How Do SMBs Come to Trust Local Marketing Providers?
May 4, 2016 | Contributed by: Greg Sterling
Last week, Alignable released its latest “Trust Index” for Q1 2016. It ranked 45 prominent small business (SMB) marketing providers based on net promoter scores (NPS). The question of what enables or generates trust for local business owners is also something we think about and have explored in empirical and anecdotal research.
A large percentage of SMBs (71%) are DIY marketers. This is partly because entrepreneurs are DIY-oriented by definition. However it also likely reflects general distrust and skepticism in the market. Many SMBs are wary of marketing claims and more than a few have had negative experiences with one local marketing services vendor or another.
In honor of Small Businesses Week (#DreamSmallBiz), we asked a variety of local marketers around the country to elaborate on their feelings about marketing vendors and their online information. The following are responses we received to questions about trust and how they decide to work with marketing providers.
Question: “Do you trust online information about marketing companies?”
- “I don’t trust marketing companies and what they say. After all, isn’t it their job to make things sound sweet and try to sell it? It’s hard to find reputable marketing companies. I would more often trust consumer reviews over what a marketing agent tells me.” Andrew, Photographer (Portland, OR)
- “No. The vast majority of marketing companies pitch the same products, services, and solutions. The messaging of a marketing company in itself is almost synonymous with distrust! Lots of shiny penny offerings without tested and true verifiable results behind them. Sales promises one result but the account manager usually doesn’t deliver. And then you hear things like, ‘we need more money, more time, another tool, etc.’” Fee, Real Estate (Austin, TX)
- “I rarely trust anything I read online. I don’t often trust marketing companies’ self-promotion. I take most of what they say with a grain of salt, especially if I haven’t heard of them or any of the companies they represent.” Abby, Art Studio (Detroit, MI)
- “I have a marketing background, so I have experience working with different types of partners. The good marketing partners tend to share insight and information; content of value. Sure it’s an inbound sales strategy for them, but it’s also a great way to build relationships with potential clients. I also always ask for referrals from my existing professional relationships.” Hannah, Restaurant (San Francisco, CA)
Question: “What helps you trust a marketing services company?”
- “They need to have a proven track record by actual clients. Sometimes a money back guarantee or some sort of progress promise helps you to wet your feet with a marketing company.” Andrew, Photographer (Portland, OR)
- “Reviews, testimonials, no contracts, free trial (dating period), money back or results guarantee, offer of something value that can help me as a business owner.” Fee, Real Estate (Austin, TX)
- “In-person interactions are always helpful for me, as are references that I can call to see how they have enjoyed their services and experiences.” Abby, Art Studio (Detroit, MI)

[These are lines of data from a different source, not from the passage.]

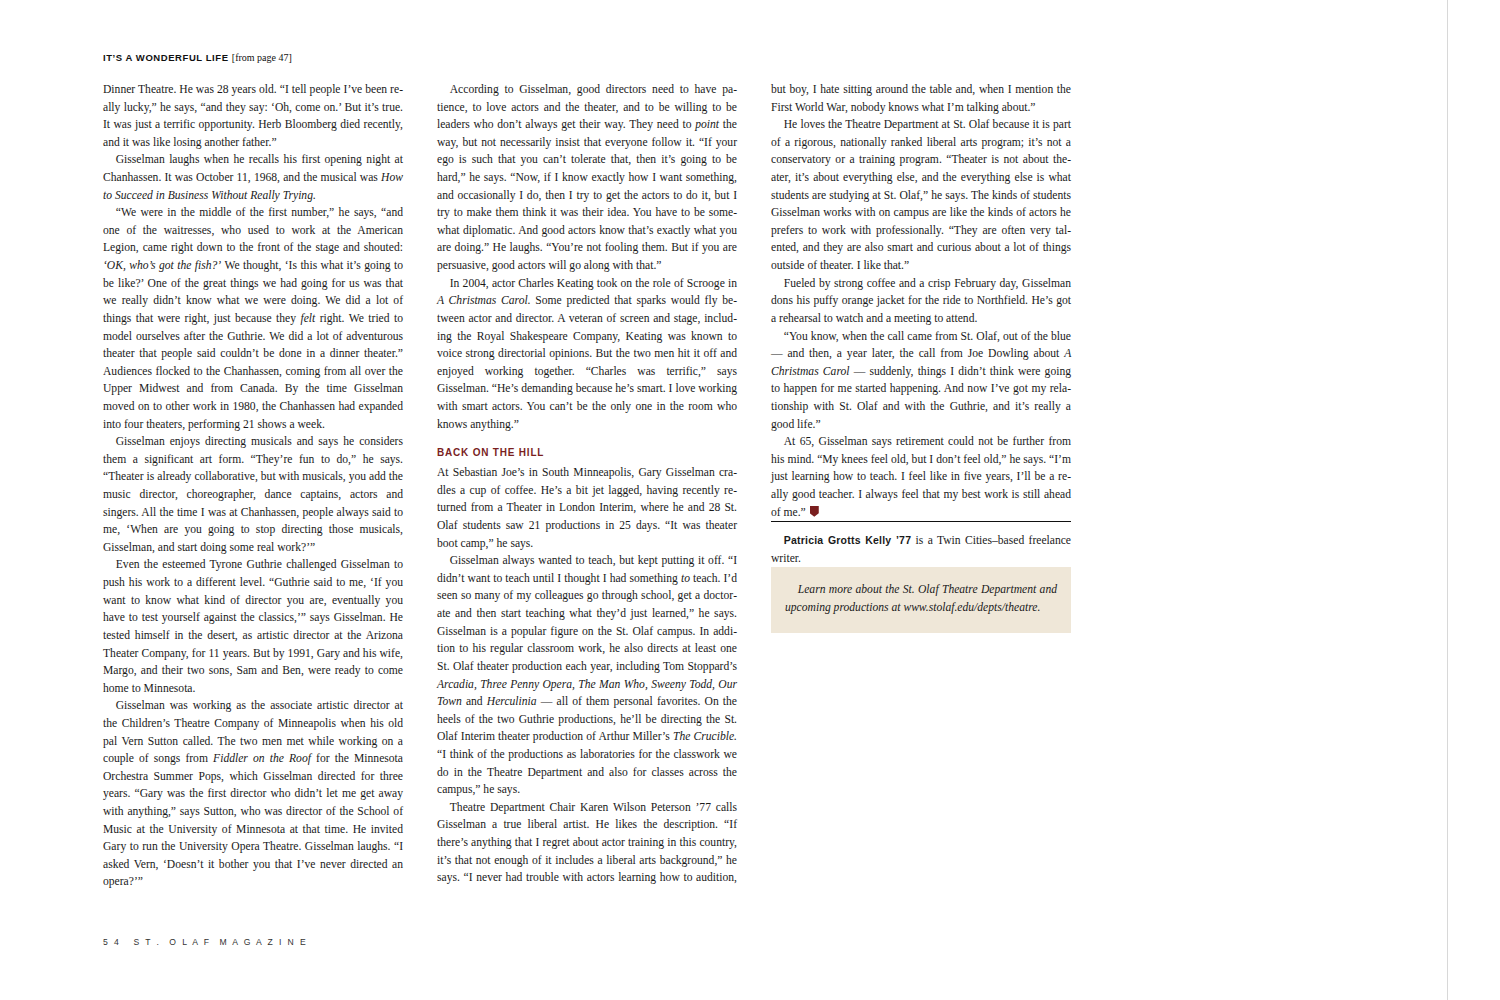IT’S A WONDERFUL LIFE [from page 47]
Dinner Theatre. He was 28 years old. “I tell people I’ve been really lucky,” he says, “and they say: ‘Oh, come on.’ But it’s true. It was just a terrific opportunity. Herb Bloomberg died recently, and it was like losing another father.”
Gisselman laughs when he recalls his first opening night at Chanhassen. It was October 11, 1968, and the musical was How to Succeed in Business Without Really Trying.
“We were in the middle of the first number,” he says, “and one of the waitresses, who used to work at the American Legion, came right down to the front of the stage and shouted: ‘OK, who’s got the fish?’ We thought, ‘Is this what it’s going to be like?’ One of the great things we had going for us was that we really didn’t know what we were doing. We did a lot of things that were right, just because they felt right. We tried to model ourselves after the Guthrie. We did a lot of adventurous theater that people said couldn’t be done in a dinner theater.” Audiences flocked to the Chanhassen, coming from all over the Upper Midwest and from Canada. By the time Gisselman moved on to other work in 1980, the Chanhassen had expanded into four theaters, performing 21 shows a week.
Gisselman enjoys directing musicals and says he considers them a significant art form. “They’re fun to do,” he says. “Theater is already collaborative, but with musicals, you add the music director, choreographer, dance captains, actors and singers. All the time I was at Chanhassen, people always said to me, ‘When are you going to stop directing those musicals, Gisselman, and start doing some real work?’”
Even the esteemed Tyrone Guthrie challenged Gisselman to push his work to a different level. “Guthrie said to me, ‘If you want to know what kind of director you are, eventually you have to test yourself against the classics,’” says Gisselman. He tested himself in the desert, as artistic director at the Arizona Theater Company, for 11 years. But by 1991, Gary and his wife, Margo, and their two sons, Sam and Ben, were ready to come home to Minnesota.
Gisselman was working as the associate artistic director at the Children’s Theatre Company of Minneapolis when his old pal Vern Sutton called. The two men met while working on a couple of songs from Fiddler on the Roof for the Minnesota Orchestra Summer Pops, which Gisselman directed for three years. “Gary was the first director who didn’t let me get away with anything,” says Sutton, who was director of the School of Music at the University of Minnesota at that time. He invited Gary to run the University Opera Theatre. Gisselman laughs. “I asked Vern, ‘Doesn’t it bother you that I’ve never directed an opera?’”
According to Gisselman, good directors need to have patience, to love actors and the theater, and to be willing to be leaders who don’t always get their way. They need to point the way, but not necessarily insist that everyone follow it. “If your ego is such that you can’t tolerate that, then it’s going to be hard,” he says. “Now, if I know exactly how I want something, and occasionally I do, then I try to get the actors to do it, but I try to make them think it was their idea. You have to be somewhat diplomatic. And good actors know that’s exactly what you are doing.” He laughs. “You’re not fooling them. But if you are persuasive, good actors will go along with that.”
In 2004, actor Charles Keating took on the role of Scrooge in A Christmas Carol. Some predicted that sparks would fly between actor and director. A veteran of screen and stage, including the Royal Shakespeare Company, Keating was known to voice strong directorial opinions. But the two men hit it off and enjoyed working together. “Charles was terrific,” says Gisselman. “He’s demanding because he’s smart. I love working with smart actors. You can’t be the only one in the room who knows anything.”
BACK ON THE HILL
At Sebastian Joe’s in South Minneapolis, Gary Gisselman cradles a cup of coffee. He’s a bit jet lagged, having recently returned from a Theater in London Interim, where he and 28 St. Olaf students saw 21 productions in 25 days. “It was theater boot camp,” he says.
Gisselman always wanted to teach, but kept putting it off. “I didn’t want to teach until I thought I had something to teach. I’d seen so many of my colleagues go through school, get a doctorate and then start teaching what they’d just learned,” he says. Gisselman is a popular figure on the St. Olaf campus. In addition to his regular classroom work, he also directs at least one St. Olaf theater production each year, including Tom Stoppard’s Arcadia, Three Penny Opera, The Man Who, Sweeny Todd, Our Town and Herculinia — all of them personal favorites. On the heels of the two Guthrie productions, he’ll be directing the St. Olaf Interim theater production of Arthur Miller’s The Crucible. “I think of the productions as laboratories for the classwork we do in the Theatre Department and also for classes across the campus,” he says.
Theatre Department Chair Karen Wilson Peterson ’77 calls Gisselman a true liberal artist. He likes the description. “If there’s anything that I regret about actor training in this country, it’s that not enough of it includes a liberal arts background,” he says. “I never had trouble with actors learning how to audition, but boy, I hate sitting around the table and, when I mention the First World War, nobody knows what I’m talking about.”
He loves the Theatre Department at St. Olaf because it is part of a rigorous, nationally ranked liberal arts program; it’s not a conservatory or a training program. “Theater is not about theater, it’s about everything else, and the everything else is what students are studying at St. Olaf,” he says. The kinds of students Gisselman works with on campus are like the kinds of actors he prefers to work with professionally. “They are often very talented, and they are also smart and curious about a lot of things outside of theater. I like that.”
Fueled by strong coffee and a crisp February day, Gisselman dons his puffy orange jacket for the ride to Northfield. He’s got a rehearsal to watch and a meeting to attend.
“You know, when the call came from St. Olaf, out of the blue — and then, a year later, the call from Joe Dowling about A Christmas Carol — suddenly, things I didn’t think were going to happen for me started happening. And now I’ve got my relationship with St. Olaf and with the Guthrie, and it’s really a good life.”
At 65, Gisselman says retirement could not be further from his mind. “My knees feel old, but I don’t feel old,” he says. “I’m just learning how to teach. I feel like in five years, I’ll be a really good teacher. I always feel that my best work is still ahead of me.”
Patricia Grotts Kelly ’77 is a Twin Cities–based freelance writer.
Learn more about the St. Olaf Theatre Department and upcoming productions at www.stolaf.edu/depts/theatre.
5 4 S T . O L A F M A G A Z I N E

- “Talking to the company and meeting with them helps us decide who to work with. We only work with partners that can show existing quality relevant work. Two other big indicators for us when choosing partners is their personal character and the effort and attention to detail they put into presenting their work and pitching us. We’ve passed on working with branding and consulting agencies that come off as arrogant and didn’t care to create a dedicated presentation. The partners we did end up going with were attentive, listened more than talked and developed customized presentations for our needs. Essentially we’re business owners talking to other business owners, and we’re down to earth hard working folks. We want to work with partners that are like minded.” Hannah, Restaurant (San Francisco, CA)
- “Results with small-med size companies and evidence of commitment to our brand. We want to know that we are not just another client/money.” Malin, Fitness Facility (Austin, TX)
This feedback isn’t necessarily representative of the entire SMB population, yet the comments do capture a pervasive mood of distrust. One of the themes above is personalized attention (including in-person meetings) and evidence of success with similar businesses. Two of the responses mention “money back guarantees,” which are reflective of high expectations and the fact that these business owners are generally risk averse.
That may be unrealistic but that’s what marketing providers have to contend with today. Winning over these local advertisers clearly requires more than a few blog posts and a free trial. While discounts, trials and month-to-month agreements are attractive and can help get the conversation started, it takes a great deal more to gain the trust of skeptical business owners.